ATTN SELF-STYLED LIST POLICE (was RE: Mr. Day)

Timothy Payne tim at tmpco.com
Thu Dec 9 18:19:52 UTC 2004


On Thu, 2004-12-09 at 11:56 -0500, A. Rick Anderson wrote:
> John Summerfield wrote:
> > On Wednesday 08 December 2004 19:10, A. Rick Anderson wrote:
> >   
> > > In other words 1%.  For the
> > > sake of debate, let's assume that every response from a Red Hat employee
> > > is worth 10 times that of every other responder on the list.
> > >     
> > How do you tustify that unscientific assumption? Stats please!
> I can't.  I was conceding the point simply to move beyond that
> argument as a meaningful point of discussion.  If you don't concede
> the point, then the argument that all email should be reduced to the
> text only mode simply to support the 3/5 Red Hat employees who utilize
> Mutt or text only email clients as their reader becomes even more
> absurd.  Without that previous assumption, the number of responses
> from Red Hat employees who use Mutt becomes statistically
> insignificant ... and there is no rational support for the previous
> demand that every newbie, who has the audacity to use an HTML browser,
> needs to be severely chastised for wasting precious bandwidth.

◇ ◇ ◇ ◇

• _WRITTEN PROBLEM_
Copy out the whole mailing list post word for word, with nothing added or changed.

• _DATASET ENTRIES_
◇ ◇ ◇ ◇

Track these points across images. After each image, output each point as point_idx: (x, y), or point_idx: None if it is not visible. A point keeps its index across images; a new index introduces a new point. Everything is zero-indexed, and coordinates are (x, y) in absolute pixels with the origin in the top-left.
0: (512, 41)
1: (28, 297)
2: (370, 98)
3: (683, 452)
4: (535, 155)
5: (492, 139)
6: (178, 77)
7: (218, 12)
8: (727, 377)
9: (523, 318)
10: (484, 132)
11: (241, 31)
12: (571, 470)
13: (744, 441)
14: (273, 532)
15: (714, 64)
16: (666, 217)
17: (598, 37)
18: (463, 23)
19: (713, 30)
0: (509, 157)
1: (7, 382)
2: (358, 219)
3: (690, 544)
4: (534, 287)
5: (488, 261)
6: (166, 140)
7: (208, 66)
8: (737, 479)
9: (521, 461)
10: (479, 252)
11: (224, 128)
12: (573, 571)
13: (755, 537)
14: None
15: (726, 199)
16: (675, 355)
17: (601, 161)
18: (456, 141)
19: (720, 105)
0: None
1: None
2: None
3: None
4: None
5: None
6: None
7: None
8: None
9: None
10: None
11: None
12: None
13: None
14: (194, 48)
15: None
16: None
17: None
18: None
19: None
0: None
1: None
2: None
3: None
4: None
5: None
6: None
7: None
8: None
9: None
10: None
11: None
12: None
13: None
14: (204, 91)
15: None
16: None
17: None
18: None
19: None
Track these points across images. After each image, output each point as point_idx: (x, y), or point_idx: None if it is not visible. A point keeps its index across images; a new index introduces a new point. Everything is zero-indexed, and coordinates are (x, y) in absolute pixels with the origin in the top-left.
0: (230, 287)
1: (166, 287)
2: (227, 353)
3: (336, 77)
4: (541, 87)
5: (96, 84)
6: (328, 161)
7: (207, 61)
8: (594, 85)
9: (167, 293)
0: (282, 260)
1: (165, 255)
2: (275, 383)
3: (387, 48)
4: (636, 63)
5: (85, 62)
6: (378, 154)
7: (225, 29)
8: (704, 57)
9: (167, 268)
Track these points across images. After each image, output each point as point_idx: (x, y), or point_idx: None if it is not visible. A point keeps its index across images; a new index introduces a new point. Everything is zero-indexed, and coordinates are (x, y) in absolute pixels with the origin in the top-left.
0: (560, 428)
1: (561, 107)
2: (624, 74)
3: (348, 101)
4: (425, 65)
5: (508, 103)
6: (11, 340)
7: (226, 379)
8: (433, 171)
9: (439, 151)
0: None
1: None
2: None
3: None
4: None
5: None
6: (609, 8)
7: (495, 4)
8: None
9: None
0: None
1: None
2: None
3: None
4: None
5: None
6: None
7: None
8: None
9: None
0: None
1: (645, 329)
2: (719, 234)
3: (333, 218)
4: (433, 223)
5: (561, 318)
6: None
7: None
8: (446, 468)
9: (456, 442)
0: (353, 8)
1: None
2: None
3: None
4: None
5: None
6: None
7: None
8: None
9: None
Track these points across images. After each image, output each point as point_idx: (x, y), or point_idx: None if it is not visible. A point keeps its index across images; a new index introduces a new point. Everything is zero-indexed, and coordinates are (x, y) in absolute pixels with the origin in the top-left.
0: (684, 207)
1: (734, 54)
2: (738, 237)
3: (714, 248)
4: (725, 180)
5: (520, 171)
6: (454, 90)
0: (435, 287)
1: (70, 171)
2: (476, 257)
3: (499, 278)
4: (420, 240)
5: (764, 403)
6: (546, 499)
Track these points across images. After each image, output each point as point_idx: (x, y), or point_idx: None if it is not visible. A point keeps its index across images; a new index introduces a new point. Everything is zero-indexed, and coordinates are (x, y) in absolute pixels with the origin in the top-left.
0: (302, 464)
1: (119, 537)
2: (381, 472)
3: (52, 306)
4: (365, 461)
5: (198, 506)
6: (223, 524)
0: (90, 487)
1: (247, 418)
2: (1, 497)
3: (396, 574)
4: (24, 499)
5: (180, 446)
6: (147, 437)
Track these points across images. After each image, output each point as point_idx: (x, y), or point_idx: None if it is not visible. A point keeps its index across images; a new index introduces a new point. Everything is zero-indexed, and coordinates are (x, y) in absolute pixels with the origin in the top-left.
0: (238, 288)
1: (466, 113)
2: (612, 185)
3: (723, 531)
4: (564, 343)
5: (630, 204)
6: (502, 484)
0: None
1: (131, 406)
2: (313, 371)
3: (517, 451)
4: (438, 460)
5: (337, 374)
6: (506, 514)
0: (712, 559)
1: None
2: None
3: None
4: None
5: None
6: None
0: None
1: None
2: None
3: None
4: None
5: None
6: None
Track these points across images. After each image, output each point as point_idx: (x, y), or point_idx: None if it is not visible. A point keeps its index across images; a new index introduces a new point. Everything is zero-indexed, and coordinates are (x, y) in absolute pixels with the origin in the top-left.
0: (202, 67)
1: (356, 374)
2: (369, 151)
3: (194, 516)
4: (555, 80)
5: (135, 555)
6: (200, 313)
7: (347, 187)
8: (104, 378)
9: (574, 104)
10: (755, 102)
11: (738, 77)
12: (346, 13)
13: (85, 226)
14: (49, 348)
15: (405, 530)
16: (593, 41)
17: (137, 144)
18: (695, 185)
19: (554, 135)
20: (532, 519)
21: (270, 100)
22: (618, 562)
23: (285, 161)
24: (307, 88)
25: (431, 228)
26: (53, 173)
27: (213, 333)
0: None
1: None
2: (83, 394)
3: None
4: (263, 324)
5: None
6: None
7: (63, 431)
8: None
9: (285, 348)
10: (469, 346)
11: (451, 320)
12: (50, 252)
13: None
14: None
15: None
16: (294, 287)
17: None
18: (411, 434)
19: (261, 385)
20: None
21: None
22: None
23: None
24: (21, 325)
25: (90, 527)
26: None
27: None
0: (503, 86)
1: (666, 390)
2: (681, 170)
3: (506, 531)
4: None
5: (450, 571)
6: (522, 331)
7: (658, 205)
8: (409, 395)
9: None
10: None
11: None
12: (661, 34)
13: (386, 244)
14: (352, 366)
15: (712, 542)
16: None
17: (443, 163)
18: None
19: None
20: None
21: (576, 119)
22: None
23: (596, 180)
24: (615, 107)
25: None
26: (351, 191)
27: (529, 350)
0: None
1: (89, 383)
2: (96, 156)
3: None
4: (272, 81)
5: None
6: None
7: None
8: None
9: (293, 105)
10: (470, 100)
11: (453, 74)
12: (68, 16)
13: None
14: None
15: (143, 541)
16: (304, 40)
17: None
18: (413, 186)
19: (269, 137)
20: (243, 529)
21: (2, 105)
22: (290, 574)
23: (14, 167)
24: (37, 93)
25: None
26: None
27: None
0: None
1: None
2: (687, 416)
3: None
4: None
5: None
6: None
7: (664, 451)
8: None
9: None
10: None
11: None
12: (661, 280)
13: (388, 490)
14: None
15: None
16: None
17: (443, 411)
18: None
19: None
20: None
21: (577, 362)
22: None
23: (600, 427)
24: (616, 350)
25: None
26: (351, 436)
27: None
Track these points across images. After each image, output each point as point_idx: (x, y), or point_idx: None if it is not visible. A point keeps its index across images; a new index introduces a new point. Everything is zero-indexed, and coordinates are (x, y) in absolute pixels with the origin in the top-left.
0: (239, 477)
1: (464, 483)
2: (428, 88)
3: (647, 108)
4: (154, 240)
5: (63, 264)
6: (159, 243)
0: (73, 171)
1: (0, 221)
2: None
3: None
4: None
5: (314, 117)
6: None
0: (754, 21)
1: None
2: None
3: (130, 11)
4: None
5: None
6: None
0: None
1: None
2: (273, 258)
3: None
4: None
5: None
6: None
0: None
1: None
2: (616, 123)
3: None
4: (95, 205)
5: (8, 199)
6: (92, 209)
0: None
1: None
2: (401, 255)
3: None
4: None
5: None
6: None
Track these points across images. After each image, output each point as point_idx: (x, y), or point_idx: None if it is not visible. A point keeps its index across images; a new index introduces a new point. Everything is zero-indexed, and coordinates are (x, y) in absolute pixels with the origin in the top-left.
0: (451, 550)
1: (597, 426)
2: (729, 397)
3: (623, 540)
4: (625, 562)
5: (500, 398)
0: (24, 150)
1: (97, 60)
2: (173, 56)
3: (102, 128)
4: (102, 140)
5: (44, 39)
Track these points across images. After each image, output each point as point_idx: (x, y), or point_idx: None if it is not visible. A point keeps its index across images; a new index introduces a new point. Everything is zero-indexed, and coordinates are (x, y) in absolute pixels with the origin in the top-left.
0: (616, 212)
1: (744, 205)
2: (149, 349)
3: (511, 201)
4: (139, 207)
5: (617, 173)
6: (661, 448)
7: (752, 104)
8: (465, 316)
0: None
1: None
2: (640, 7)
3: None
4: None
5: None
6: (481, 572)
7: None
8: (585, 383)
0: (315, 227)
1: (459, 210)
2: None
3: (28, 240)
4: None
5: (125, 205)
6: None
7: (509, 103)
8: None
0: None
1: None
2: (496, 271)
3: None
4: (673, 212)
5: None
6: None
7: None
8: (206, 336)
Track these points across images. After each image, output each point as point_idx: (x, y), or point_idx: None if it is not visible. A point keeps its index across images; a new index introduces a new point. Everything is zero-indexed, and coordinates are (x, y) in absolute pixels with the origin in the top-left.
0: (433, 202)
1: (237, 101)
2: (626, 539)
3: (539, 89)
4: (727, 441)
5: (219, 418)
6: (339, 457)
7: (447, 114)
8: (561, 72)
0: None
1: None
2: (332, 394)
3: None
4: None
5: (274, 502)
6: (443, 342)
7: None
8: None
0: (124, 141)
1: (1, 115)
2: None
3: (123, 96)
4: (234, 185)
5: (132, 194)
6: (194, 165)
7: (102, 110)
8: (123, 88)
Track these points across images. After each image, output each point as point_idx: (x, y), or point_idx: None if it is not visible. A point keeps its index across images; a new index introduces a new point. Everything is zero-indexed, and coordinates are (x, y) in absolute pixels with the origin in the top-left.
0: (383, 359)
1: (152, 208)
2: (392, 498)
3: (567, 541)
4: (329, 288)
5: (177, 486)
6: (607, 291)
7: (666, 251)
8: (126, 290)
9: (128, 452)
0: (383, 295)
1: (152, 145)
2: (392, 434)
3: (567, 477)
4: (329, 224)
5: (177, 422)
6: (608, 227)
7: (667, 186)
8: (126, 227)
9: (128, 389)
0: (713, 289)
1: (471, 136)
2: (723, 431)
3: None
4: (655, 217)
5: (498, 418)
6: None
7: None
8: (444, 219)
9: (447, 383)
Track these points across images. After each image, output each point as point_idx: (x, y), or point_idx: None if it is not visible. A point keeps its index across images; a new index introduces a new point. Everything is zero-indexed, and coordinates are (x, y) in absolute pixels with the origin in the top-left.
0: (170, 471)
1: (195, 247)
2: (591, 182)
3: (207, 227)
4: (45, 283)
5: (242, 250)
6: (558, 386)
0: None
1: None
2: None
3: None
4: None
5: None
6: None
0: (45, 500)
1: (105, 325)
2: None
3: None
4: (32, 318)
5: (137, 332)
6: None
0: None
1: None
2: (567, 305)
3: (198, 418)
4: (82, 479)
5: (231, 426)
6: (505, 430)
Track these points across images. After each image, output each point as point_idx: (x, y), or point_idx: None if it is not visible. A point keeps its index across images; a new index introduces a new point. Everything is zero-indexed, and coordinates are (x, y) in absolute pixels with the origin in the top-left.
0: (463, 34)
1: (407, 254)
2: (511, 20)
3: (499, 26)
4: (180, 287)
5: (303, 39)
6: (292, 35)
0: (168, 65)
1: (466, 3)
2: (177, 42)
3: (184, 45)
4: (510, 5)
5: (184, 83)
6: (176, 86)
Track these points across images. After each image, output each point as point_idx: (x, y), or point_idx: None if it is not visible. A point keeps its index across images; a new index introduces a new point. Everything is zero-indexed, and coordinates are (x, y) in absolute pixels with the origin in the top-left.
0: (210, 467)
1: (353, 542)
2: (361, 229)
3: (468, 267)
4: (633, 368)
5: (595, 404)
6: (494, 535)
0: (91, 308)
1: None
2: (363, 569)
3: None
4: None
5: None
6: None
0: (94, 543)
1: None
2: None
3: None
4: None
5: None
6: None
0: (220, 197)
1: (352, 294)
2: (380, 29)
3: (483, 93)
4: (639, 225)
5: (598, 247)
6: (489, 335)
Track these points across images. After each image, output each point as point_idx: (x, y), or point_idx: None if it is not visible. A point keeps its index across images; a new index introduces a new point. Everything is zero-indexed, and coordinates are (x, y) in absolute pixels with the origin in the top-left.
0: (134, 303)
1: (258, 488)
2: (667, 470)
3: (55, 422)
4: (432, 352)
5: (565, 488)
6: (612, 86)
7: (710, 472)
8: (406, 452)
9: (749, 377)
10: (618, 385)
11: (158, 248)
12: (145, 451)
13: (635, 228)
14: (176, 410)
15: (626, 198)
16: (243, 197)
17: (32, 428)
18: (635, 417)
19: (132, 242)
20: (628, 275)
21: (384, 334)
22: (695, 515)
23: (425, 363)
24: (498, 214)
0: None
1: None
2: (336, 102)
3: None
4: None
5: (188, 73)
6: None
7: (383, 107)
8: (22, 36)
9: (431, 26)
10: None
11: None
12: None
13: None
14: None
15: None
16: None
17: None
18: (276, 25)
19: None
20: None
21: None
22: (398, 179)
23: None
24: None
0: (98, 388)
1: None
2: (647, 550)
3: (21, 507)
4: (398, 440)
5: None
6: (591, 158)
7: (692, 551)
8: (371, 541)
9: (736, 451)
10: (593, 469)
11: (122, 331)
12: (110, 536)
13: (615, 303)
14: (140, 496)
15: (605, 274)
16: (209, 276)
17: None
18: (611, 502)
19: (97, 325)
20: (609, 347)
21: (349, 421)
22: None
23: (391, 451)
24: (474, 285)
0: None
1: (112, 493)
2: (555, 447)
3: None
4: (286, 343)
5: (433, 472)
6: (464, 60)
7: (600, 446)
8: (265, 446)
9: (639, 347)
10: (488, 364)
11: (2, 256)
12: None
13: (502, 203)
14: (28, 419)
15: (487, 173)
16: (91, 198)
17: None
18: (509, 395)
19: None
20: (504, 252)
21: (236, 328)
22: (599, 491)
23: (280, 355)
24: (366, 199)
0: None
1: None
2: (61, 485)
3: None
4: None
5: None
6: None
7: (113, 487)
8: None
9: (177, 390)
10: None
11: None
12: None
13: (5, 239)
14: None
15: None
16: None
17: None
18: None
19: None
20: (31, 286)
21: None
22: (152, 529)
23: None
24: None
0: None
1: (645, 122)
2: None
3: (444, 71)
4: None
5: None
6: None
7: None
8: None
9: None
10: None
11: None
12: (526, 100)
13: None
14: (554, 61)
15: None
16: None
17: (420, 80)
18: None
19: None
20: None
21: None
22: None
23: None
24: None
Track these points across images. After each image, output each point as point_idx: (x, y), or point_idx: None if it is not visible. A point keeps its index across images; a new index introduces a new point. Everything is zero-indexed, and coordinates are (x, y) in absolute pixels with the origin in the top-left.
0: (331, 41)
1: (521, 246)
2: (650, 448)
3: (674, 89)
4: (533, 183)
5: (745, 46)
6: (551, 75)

◇ ◇ ◇ ◇

• _SOLVED PROBLEM_
ATTN SELF-STYLED LIST POLICE (was RE: Mr. Day)

Timothy Payne tim at tmpco.com
Thu Dec 9 18:19:52 UTC 2004


On Thu, 2004-12-09 at 11:56 -0500, A. Rick Anderson wrote:
> John Summerfield wrote:
> > On Wednesday 08 December 2004 19:10, A. Rick Anderson wrote:
> >   
> > > In other words 1%.  For the
> > > sake of debate, let's assume that every response from a Red Hat employee
> > > is worth 10 times that of every other responder on the list.
> > >     
> > How do you tustify that unscientific assumption? Stats please!
> I can't.  I was conceding the point simply to move beyond that
> argument as a meaningful point of discussion.  If you don't concede
> the point, then the argument that all email should be reduced to the
> text only mode simply to support the 3/5 Red Hat employees who utilize
> Mutt or text only email clients as their reader becomes even more
> absurd.  Without that previous assumption, the number of responses
> from Red Hat employees who use Mutt becomes statistically
> insignificant ... and there is no rational support for the previous
> demand that every newbie, who has the audacity to use an HTML browser,
> needs to be severely chastised for wasting precious bandwidth.